Extract to read.
..............................

ComfyUI Extension: AS_GeminiCaptioning Node

Authored by svetozarov

Created 9 months ago

Updated 8 months ago

1 stars

A ComfyUI node that combines an image with simple text parameters to create a prompt, sends it to the Google Gemini API via the google-generativeai SDK, and returns the generated text response along with the original prompt and an execution log

Custom Nodes (1)

AS_GeminiCaptioning

README

AS_LLM_nodes

This ComfyUI extension provides custom nodes for working with Google Gemini and OpenAI ChatGPT.

AS_GeminiCaptioning

User Guide

The AS_GeminiCaptioning node lets you generate a descriptive text prompt from a single image using the Google Gemini API. Supply your image and adjust any optional text fields to tailor the output.

Inputs

IMAGE (Required)
The image you want to describe (e.g., JPEG, PNG). Connect your image input.
PROMPT TYPE (Required)
Choose between the preset styles "SD1.5 – SDXL" or "FLUX" to select the base style of the prompt.
If you do not provide a custom reference, the selected style determines which default text is used.
APY KEY PATH (Required)
The file path to your API key for the Google Gemini API.
GEMINI MODEL (Required)
The model that will process your request. Possible options include:
- Gemini 2.0 Flash
- Gemini 2.0 Flash-Lite
- Gemini 1.5 Flash
- Gemini 1.5 Pro
  The default is Gemini 2.0 Flash.
PROMPT LENGTH (Optional)
An approximate word count for the final prompt. If empty, there is no length restriction.
PROMPT REFERENCE (Optional)
A sample text prompt format that serves as a reference. If empty, a default reference is used.
PROMPT STRUCTURE (Optional)
A guideline for organizing details in the prompt (e.g., building type, materials, location).
IGNORE (Optional)
Specific words or concepts to exclude from the prompt.
EMPHASIS (Optional)
Words or concepts to emphasize.
SAVE TO PATH (Optional)
A directory path for saving the generated text file.
TXT NAME (Optional)
Name for the .txt file. If empty and a path is provided, defaults to result.txt.

Outputs

RESULT PROMPT
The text response from Gemini.
REQUEST TEXT
The exact text payload sent to the API.
LOG
A log of execution steps and errors.

AS_MultimodalGemini

User Guide

The AS_MultimodalGemini node sends text plus up to three images to the Google Gemini API.

Inputs

TEXT_INPUT (Required)
A text string to be sent along with the images.
API_KEY_PATH (Required)
The file path to your Gemini API key.
GEMINI MODEL (Required)

..............................

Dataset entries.
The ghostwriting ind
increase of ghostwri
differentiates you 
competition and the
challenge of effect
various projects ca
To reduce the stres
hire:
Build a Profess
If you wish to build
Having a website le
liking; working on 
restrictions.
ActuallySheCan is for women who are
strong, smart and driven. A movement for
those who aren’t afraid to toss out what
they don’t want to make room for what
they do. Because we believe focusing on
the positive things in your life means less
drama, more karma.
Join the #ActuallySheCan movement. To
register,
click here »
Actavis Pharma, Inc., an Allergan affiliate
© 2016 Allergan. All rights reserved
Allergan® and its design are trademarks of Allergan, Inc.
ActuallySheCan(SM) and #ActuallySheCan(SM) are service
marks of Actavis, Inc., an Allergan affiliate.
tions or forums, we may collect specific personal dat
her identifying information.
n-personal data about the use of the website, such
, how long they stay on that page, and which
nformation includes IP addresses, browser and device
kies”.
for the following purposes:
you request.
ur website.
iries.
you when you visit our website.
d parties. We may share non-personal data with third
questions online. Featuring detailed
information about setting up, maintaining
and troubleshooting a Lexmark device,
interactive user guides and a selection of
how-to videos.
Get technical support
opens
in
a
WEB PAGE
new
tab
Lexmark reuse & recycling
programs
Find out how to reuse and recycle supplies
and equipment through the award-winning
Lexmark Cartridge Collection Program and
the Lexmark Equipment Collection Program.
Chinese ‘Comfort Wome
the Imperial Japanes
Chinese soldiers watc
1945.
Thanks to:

..............................

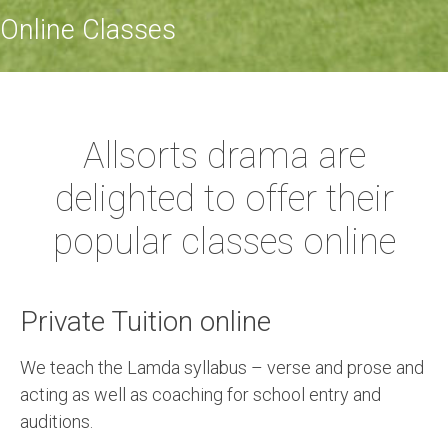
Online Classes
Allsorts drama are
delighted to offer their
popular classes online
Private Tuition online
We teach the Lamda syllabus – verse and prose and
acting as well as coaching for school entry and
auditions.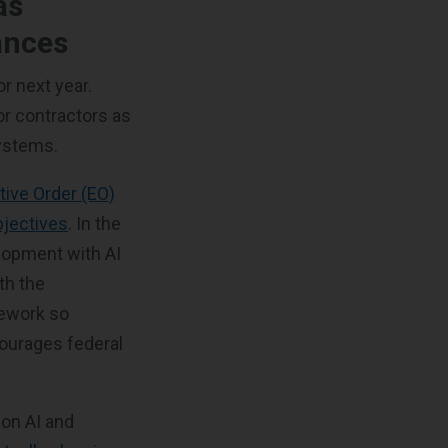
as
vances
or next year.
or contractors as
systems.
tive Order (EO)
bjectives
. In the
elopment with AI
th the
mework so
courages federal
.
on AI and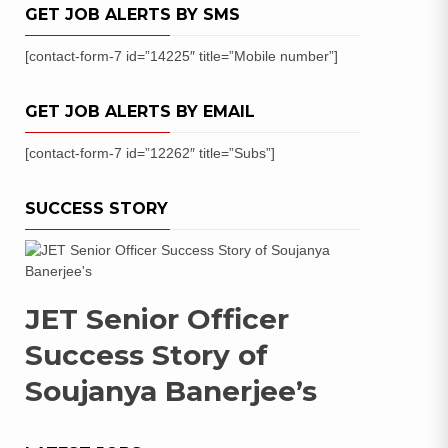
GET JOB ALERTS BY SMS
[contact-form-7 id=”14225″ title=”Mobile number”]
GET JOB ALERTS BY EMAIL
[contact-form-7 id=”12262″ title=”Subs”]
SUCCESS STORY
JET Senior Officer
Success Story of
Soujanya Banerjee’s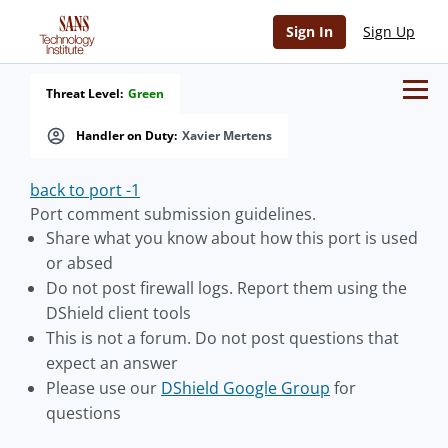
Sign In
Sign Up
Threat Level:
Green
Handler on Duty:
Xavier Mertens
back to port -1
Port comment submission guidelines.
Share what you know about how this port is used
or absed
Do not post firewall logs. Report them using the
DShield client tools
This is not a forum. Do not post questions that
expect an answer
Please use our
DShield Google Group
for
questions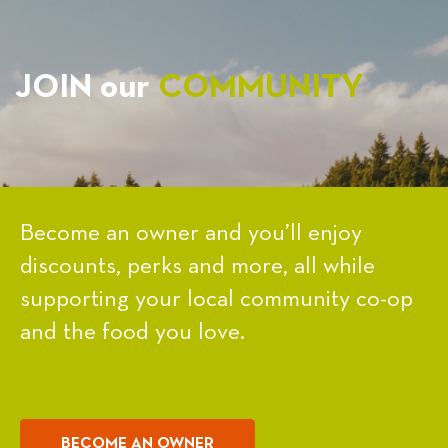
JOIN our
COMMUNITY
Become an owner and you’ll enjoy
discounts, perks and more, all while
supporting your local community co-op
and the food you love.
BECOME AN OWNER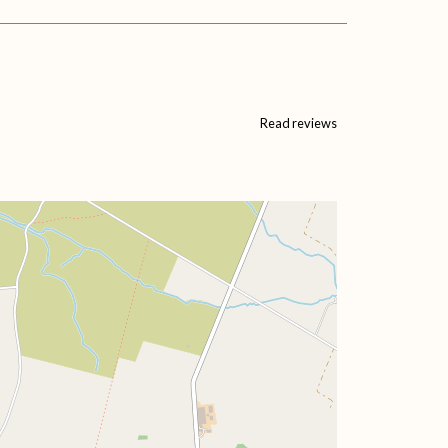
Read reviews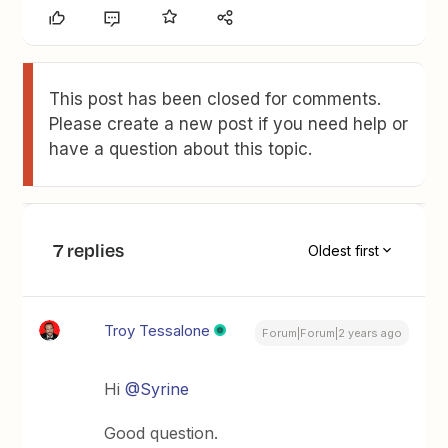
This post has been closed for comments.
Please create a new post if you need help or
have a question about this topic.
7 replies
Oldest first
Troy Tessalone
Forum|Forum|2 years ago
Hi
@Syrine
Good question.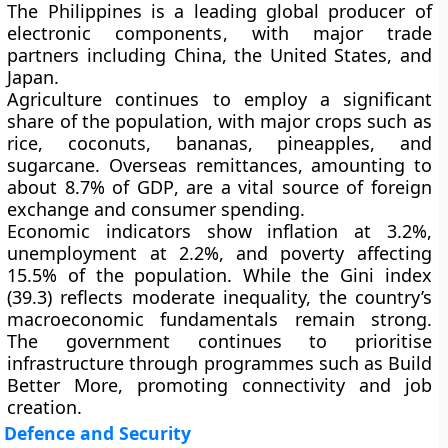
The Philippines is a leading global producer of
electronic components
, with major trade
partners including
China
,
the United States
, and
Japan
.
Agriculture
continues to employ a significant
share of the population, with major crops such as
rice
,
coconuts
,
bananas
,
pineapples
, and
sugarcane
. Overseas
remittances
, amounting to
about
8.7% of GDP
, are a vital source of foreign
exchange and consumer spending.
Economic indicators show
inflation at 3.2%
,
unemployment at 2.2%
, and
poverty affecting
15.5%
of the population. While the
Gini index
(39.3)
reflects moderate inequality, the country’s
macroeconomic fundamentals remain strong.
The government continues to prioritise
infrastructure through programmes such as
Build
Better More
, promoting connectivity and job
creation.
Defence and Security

..............................

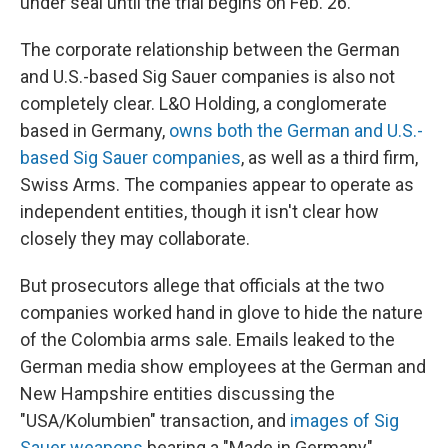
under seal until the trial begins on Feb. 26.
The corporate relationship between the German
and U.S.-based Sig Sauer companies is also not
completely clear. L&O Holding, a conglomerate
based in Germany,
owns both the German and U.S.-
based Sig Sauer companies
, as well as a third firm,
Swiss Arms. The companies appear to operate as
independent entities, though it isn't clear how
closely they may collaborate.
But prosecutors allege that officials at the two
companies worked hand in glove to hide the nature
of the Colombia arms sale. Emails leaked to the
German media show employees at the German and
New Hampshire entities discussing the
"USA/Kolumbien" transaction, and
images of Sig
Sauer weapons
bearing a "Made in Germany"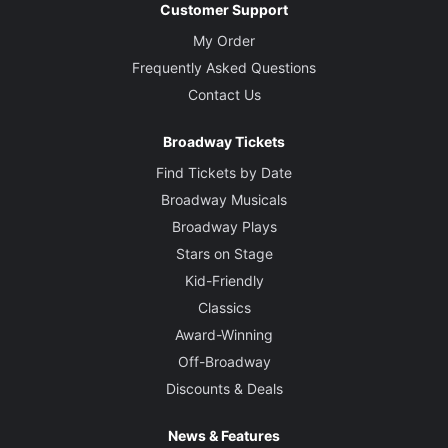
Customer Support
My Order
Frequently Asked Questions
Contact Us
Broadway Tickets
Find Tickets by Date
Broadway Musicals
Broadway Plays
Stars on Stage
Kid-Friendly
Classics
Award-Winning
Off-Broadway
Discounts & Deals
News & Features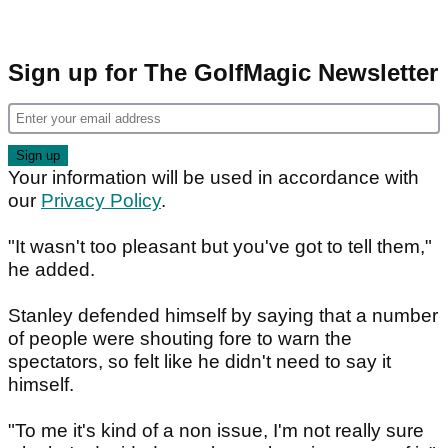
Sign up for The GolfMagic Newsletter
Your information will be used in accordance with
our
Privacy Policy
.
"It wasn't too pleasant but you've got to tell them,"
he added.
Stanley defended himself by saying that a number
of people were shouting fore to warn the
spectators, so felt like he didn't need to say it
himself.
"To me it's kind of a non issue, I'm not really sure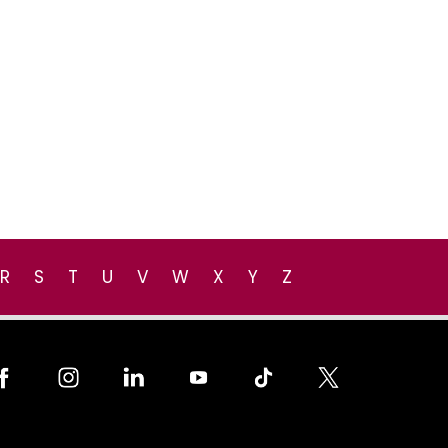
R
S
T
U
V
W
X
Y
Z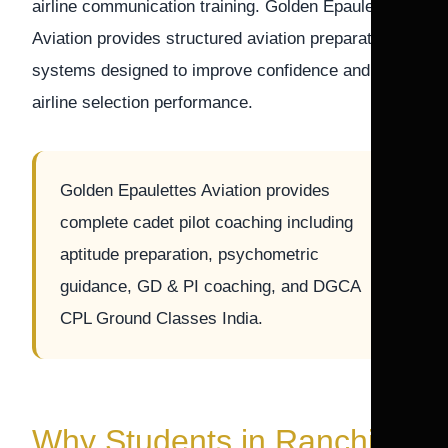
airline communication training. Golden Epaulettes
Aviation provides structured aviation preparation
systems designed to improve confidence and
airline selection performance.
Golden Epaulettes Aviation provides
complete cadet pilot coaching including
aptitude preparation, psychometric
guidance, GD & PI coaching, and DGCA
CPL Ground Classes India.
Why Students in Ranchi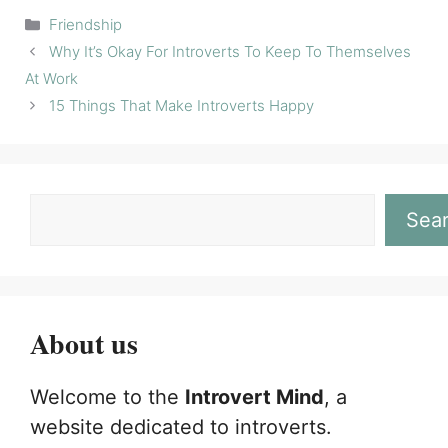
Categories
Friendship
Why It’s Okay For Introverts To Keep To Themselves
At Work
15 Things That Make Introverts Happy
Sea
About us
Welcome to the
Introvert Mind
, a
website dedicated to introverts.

..............................

Work order 1. On the ComfyUI extension page, what name does the .txt file get if TXT NAME is left empty and a path is given?
Work order 2. List the Gemini model options that the ComfyUI extension page gives for the AS_GeminiCaptioning node.

Task answer 1. result.txt

Task answer 2.
- Gemini 2.0 Flash
- Gemini 2.0 Flash-Lite
- Gemini 1.5 Flash
- Gemini 1.5 Pro